In this study, respondents expressed different views on what was acceptable or desirable for disclosure when invited to participate in an RbG study. This depended on the perceived impact that such knowledge would have in their life (burden, awareness, possibility of prevention and treatment). This resulted in different preferences for disclosure and invitation in different situations. Previous literature reported on the importance of clinical validity and clinical utility in affecting biobank participants’ and patient cohorts’ preferences for disclosure [20, 23].

Based on our findings, policy on RbG approach may be improved by addressing the following points: (1) Participants should be made aware of the possibility of conducting this type of study beforehand. (2) Participants should be offered granular options for consent to participation in RbG studies, and the options should reflect participant preferences.

Empirical studies with different methodologies will allow an in-depth understanding of participant preferences and views, which will allow for further improve the informed consent and RbG policy.
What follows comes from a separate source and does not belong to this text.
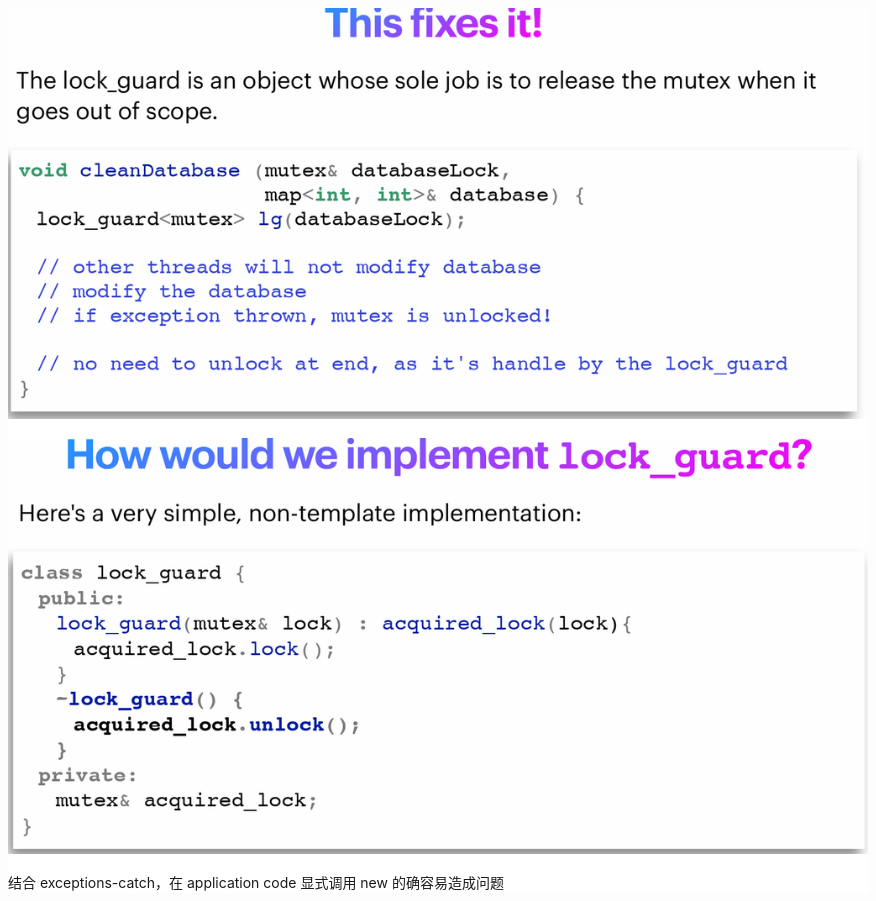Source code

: ![1707745324095](https://github.com/fangxuehouwuming/fangxuehouwuming.github.io/raw/master/blogImages/2024-02-13-cs106l-note.image/1707745324095.png)

![1707745419209](https://github.com/fangxuehouwuming/fangxuehouwuming.github.io/raw/master/blogImages/2024-02-13-cs106l-note.image/1707745419209.png)


结合 exceptions-catch，在 application code 显式调用 new 的确容易造成问题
The identified heterogeneity of participant preferences has broader research and practice implications. First, researchers should be attentive to what is important for participants and adequately address participant needs and views as partners. Second, as already highlighted in other empirical studies [19, 20, 23,24,25], the context in RbG is essential, both in a sense previously identified [7] and at a societal level. Considering the specific disease under study and the meanings attached to it (e.g., possible stigma or discrimination) and the socio-economic conditions (including the access to health care) where the study is conducted would allow a deepened reflection on the societal implications of RbG studies and the extent to which specific research practices are transferrable to other contexts. This implies a limitation in the applicability of the present study’s findings in other contexts.

The embedded design allowed us to elicit perspectives grounded in the experience of participating in an RbG study. The mixed-method research approach was relevant to the research aims. With the analytical strategy that informed the interpretation of the data, the qualitative results complemented the limitations of the survey results by showing a range of nuances beyond clear-cut numbers and allowing us to understand aspects where the quantitative part became less informative. Given the sample size, our work does not aim to be representative of the CHRIS cohort.

As the analysis was conducted on an English translation, we established measures to ensure accuracy, such as proofreading the translation and comparing independent coding of the German original data and the English version. The results were also thoroughly discussed with one of the authors who conducted the interviews, thus further assessing their adherence to the collected data, meaning, and interpretation.


This study allowed us to identify crucial aspects of participant perspective and response to the RbG research approach. In line with existing recommendations [6, 7, 18, 20, 23, 25], this study highlighted the importance of a suitable communication strategy and adequate original informed consent to address the specificities of the RbG research approach. Co-design processes will be crucial for identifying solutions.

The communication strategy and the informed consent model chosen by a research study are key for aptly responding to approaches that are increasingly widely used in genomics and genetics research, such as RbG approaches.